This question already has an answer here:
It's been a couple of days now that I am trying to find a way to solve my problem. I use CURL to get the content of a webpage and then use prey_match_all to use the content on my style, but I've got a problem when it's time to find some < a > tags in the document.
I want preg_match_all to find all < a > tags that are followed by a < strong > tag and than store all href values of these < a > tags in a array variable.
Here's what I've thought :
preg_match_all("~(<a href=\"(.*)\"><strong>\w+<\/strong>)~iU", $result, $link);
It's returning me :
Array ( [0] => Array ( ) [1] => Array ( ) [2] => Array ( ) )

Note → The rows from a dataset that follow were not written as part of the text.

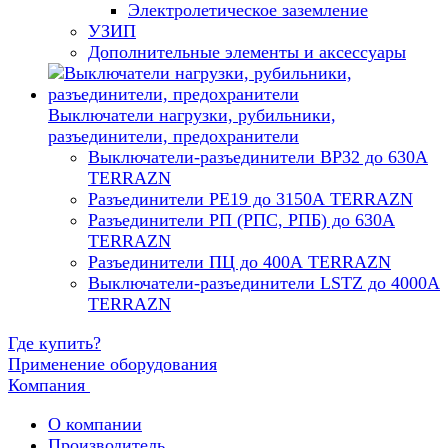
Электролетическое заземление
УЗИП
Дополнительные элементы и аксессуары
Выключатели нагрузки, рубильники,
разъединители, предохранители
Выключатели-разъединители ВР32 до 630А
TERRAZN
Разъединители РЕ19 до 3150А TERRAZN
Разъединители РП (РПС, РПБ) до 630А
TERRAZN
Разъединители ПЦ до 400А TERRAZN
Выключатели-разъединители LSTZ до 4000А
TERRAZN
Где купить?
Применение оборудования
Компания
О компании
Производитель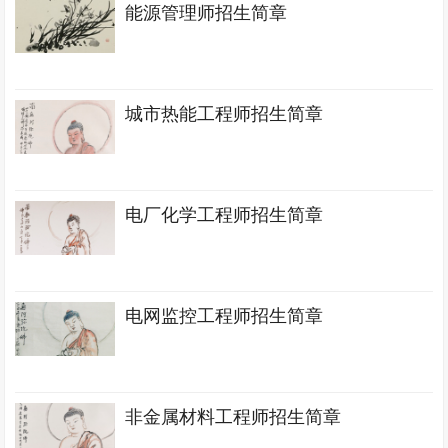
能源管理师招生简章
城市热能工程师招生简章
电厂化学工程师招生简章
电网监控工程师招生简章
非金属材料工程师招生简章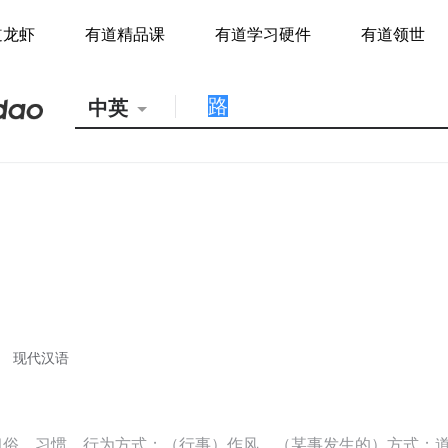
道龙虾
有道精品课
有道学习硬件
有道领世
中英
现代汉语
习俗，习惯，行为方式；（行事）作风，（某事发生的）方式；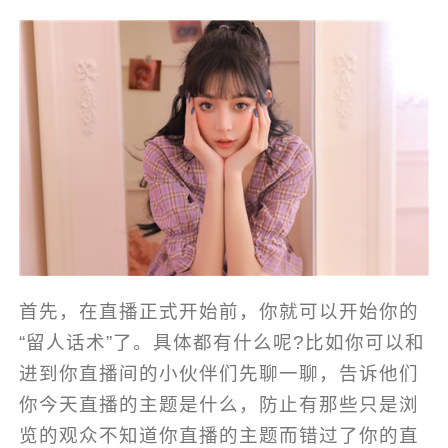
首先，在直播正式开始前，你就可以开始你的
“留人话术”了。具体都有什么呢?比如你可以和
进到你直播间的小伙伴们先聊一聊，告诉他们
你今天直播的主题是什么，防止有那些只是浏
览的观众不知道你直播的主题而错过了你的直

Can somebody help me please !!
</div>
I strongly recommend you go with DomDocument
This code should do the trick...
<?php
/**
* @author Jay Gilford
* @edited KHMKShore:stackoverflow
*/
/**
* get_links()
*
* @param string $url
* @return array
*/
function get_links($url) {
// Create a new DOM Document to hold our webpage structure
$xml = new DOMDocument();
// Load the url's contents into the DOM (the @ supresses any errors from invalid XML)
@$xml->loadHTMLFile($url);
// Empty array to hold all links to return
$links = array();
//Loop through each <a> and </a> tag in the dom
foreach($xml->getElementsByTagName('a') as $link) {
//if it has a strong tag in it, save the href link.
if (count($link->getElementsByTagName('strong')) > 0) {
$links[] = array('url' => $link->getAttribute('href'), 'text' => $link->nodeValue);
}
}
//Return the links
return $links;
}
firstly, your regex can fail easily
<a alt="cow > moo" href="cow.php"><strong>moo</strong></a>
second your regex is slightly out, the following will work:
~(<a href="(.*)"><strong>\w+</strong></a>)~
thirdly, and most important, if you want to be guaranteed to extract what you want without ever failing, like @KHMKShore has pointed out, DOMDocument is the best path.